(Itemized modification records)
.....

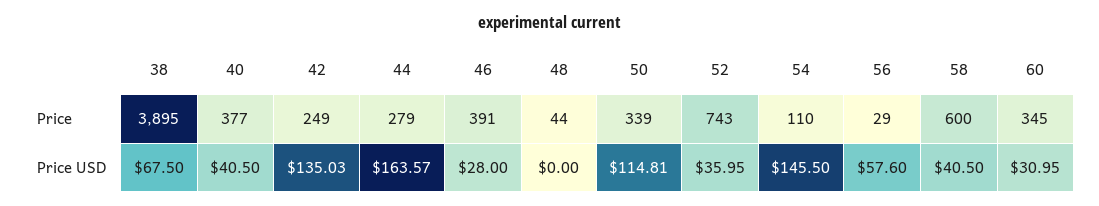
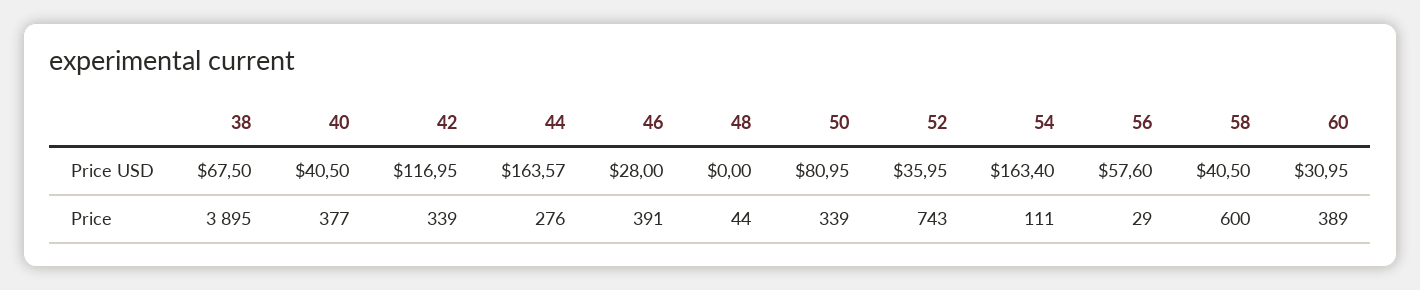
42, Price: 249 -> 339
44, Price: 279 -> 276
54, Price: 110 -> 111
60, Price: 345 -> 389
42, Price USD: 135.03 -> 116.95
50, Price USD: 114.81 -> 80.95
54, Price USD: 145.5 -> 163.4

.....

Each entry shown above must be quoted exactly, with its pictures left out.

42, Price: 249 -> 339
44, Price: 279 -> 276
54, Price: 110 -> 111
60, Price: 345 -> 389
42, Price USD: 135.03 -> 116.95
50, Price USD: 114.81 -> 80.95
54, Price USD: 145.5 -> 163.4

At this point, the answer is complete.